Records excerpted from a collection
────────────────────────────────────────

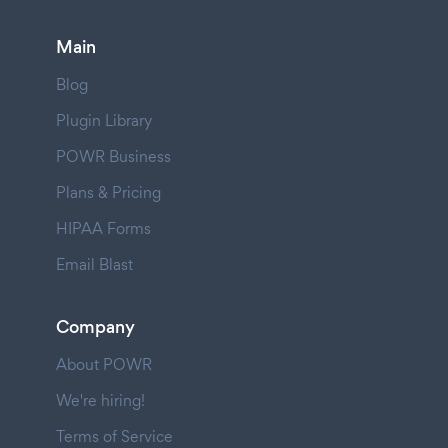
Main
Blog
Plugin Library
POWR Business
Plans & Pricing
HIPAA Forms
Email Blast
Company
About POWR
We're hiring!
Terms of Service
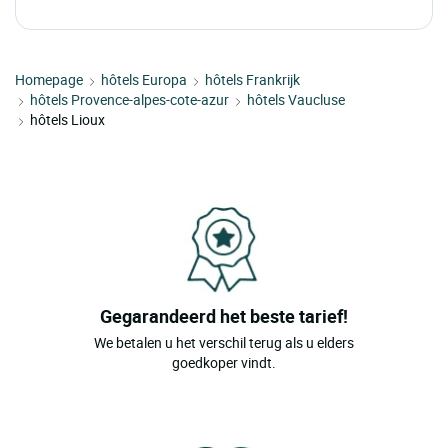
Homepage
hôtels Europa
hôtels Frankrijk
hôtels Provence-alpes-cote-azur
hôtels Vaucluse
hôtels Lioux
Gegarandeerd het beste tarief!
We betalen u het verschil terug als u elders
goedkoper vindt.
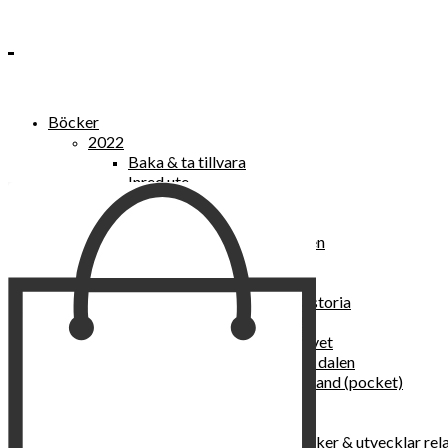
Böcker
2022
Baka & ta tillvara
Inred ute
Power Women
2021
Kvinnan som lekte med elden
“Vi vill nytt, vi begär plats”
Sånger vid avgrunden
Vattenvarelser : en kulturhistoria
Sannas fastebok
Happy skin : ung hud hela livet
Det lilla pensionatet i gröna dalen
I trygghetsnarkomanernas land (pocket)
36 dygn i dödens väntrum
Baka med frukt och grönt
Self Love – hur du läker, stärker & utvecklar rel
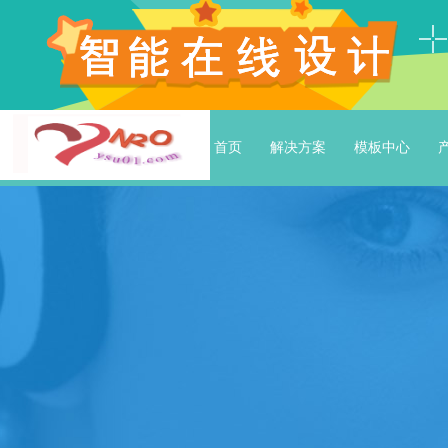
首页
解决方案
模板中心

────────────────────────────────────────

Check each line above for the string "Baka", then copy the ones that have it.

Baka & ta tillvara
Baka med frukt och grönt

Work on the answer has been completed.